MONDAY · 18 MAY 2026№ 013

AMARTUVSHIN

Simplicity over complexity, quantity over quality.

Security Engineer · Notes from building at speed

◆ Essay № 10AI1 min read

Coding agents grew up while you weren't watching

MCP installs crossed 97M in March. Agents now read issues, navigate codebases, and open PRs unsupervised — and the market is $12.8B.

Published
May 18, 2026
Reading time
1 minutes

A year ago, "AI coding" meant autocomplete with vibes. Today it means a process that reads your GitHub issue and opens a PR.

Anthropic's Model Context Protocol crossed 97 million installs in March 2026, and every major AI provider now ships MCP-compatible tooling. The category has fractured into clear archetypes: terminal agents (Claude Code, Codex CLI), AI-native IDEs (Cursor, Windsurf), cloud-hosted autonomous engineers (Devin, GitHub Copilot Coding Agent), and open-source frameworks where you bring your own model. Total market: $12.8B in 2026, up from $5.1B in 2024.

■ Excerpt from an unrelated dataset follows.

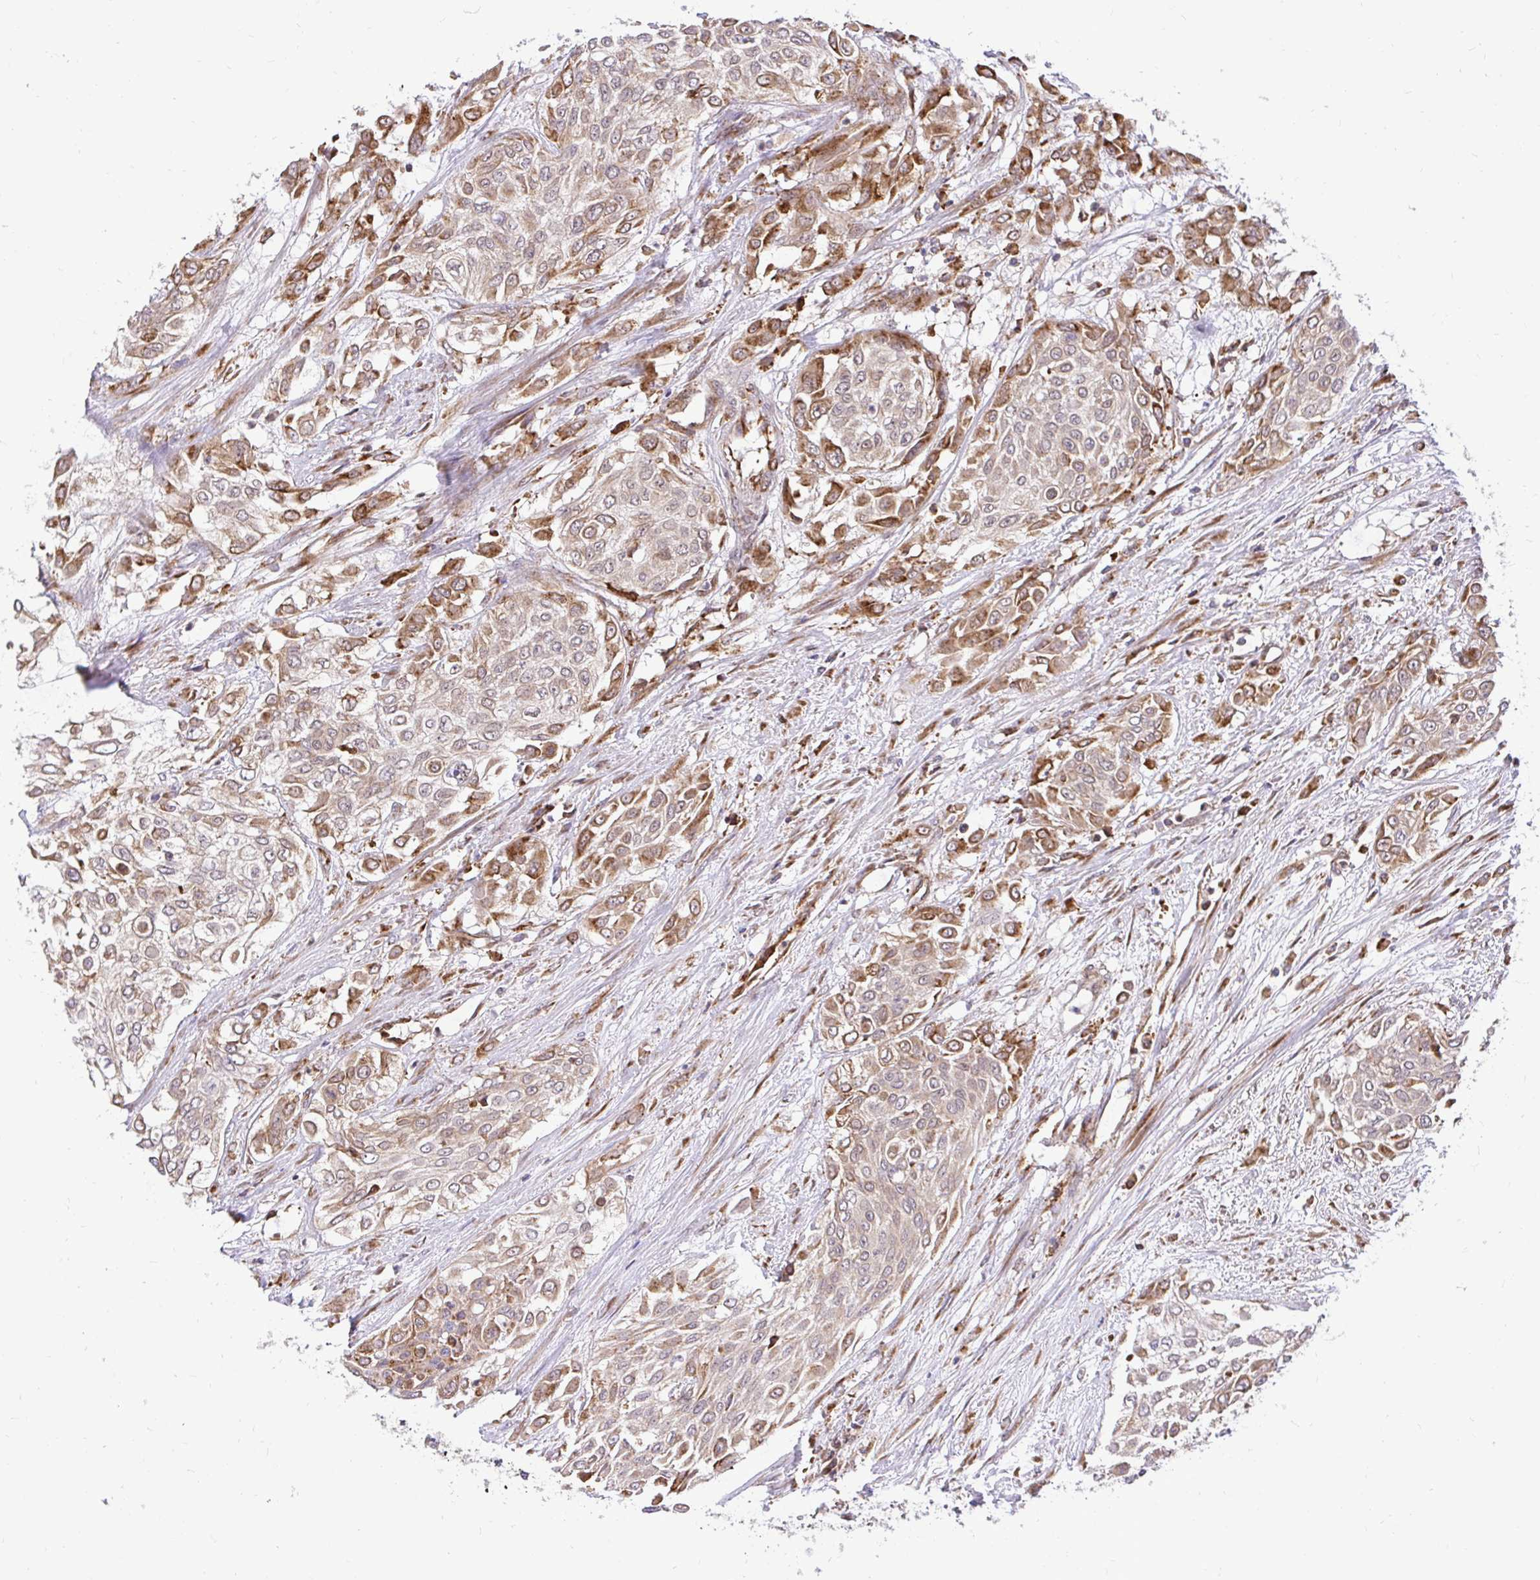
{"staining": {"intensity": "moderate", "quantity": ">75%", "location": "cytoplasmic/membranous"}, "tissue": "urothelial cancer", "cell_type": "Tumor cells", "image_type": "cancer", "snomed": [{"axis": "morphology", "description": "Urothelial carcinoma, High grade"}, {"axis": "topography", "description": "Urinary bladder"}], "caption": "Immunohistochemistry histopathology image of urothelial cancer stained for a protein (brown), which exhibits medium levels of moderate cytoplasmic/membranous staining in approximately >75% of tumor cells.", "gene": "NAALAD2", "patient": {"sex": "male", "age": 57}}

The defining capability shift this year is long-running autonomous workflows. Agents are no longer single-prompt. They execute loops — for minutes, hours, sometimes overnight — reading the repo, running tests, retrying.

§ 02 A note from someone who lives in this

I ship most of my code with an agent in the loop now. Two non-obvious lessons from the last six months:

  1. The bottleneck is no longer code generation. It's the eval — knowing whether what the agent produced is correct and shippable.
  2. The unit of trust is the sandbox, not the model. Whether the agent is "good" matters less than whether you can give it root inside an isolated environment and accept that it might break something there.

The 2024 question was "is the agent smart enough?" The 2026 question is "what container did you put it in?"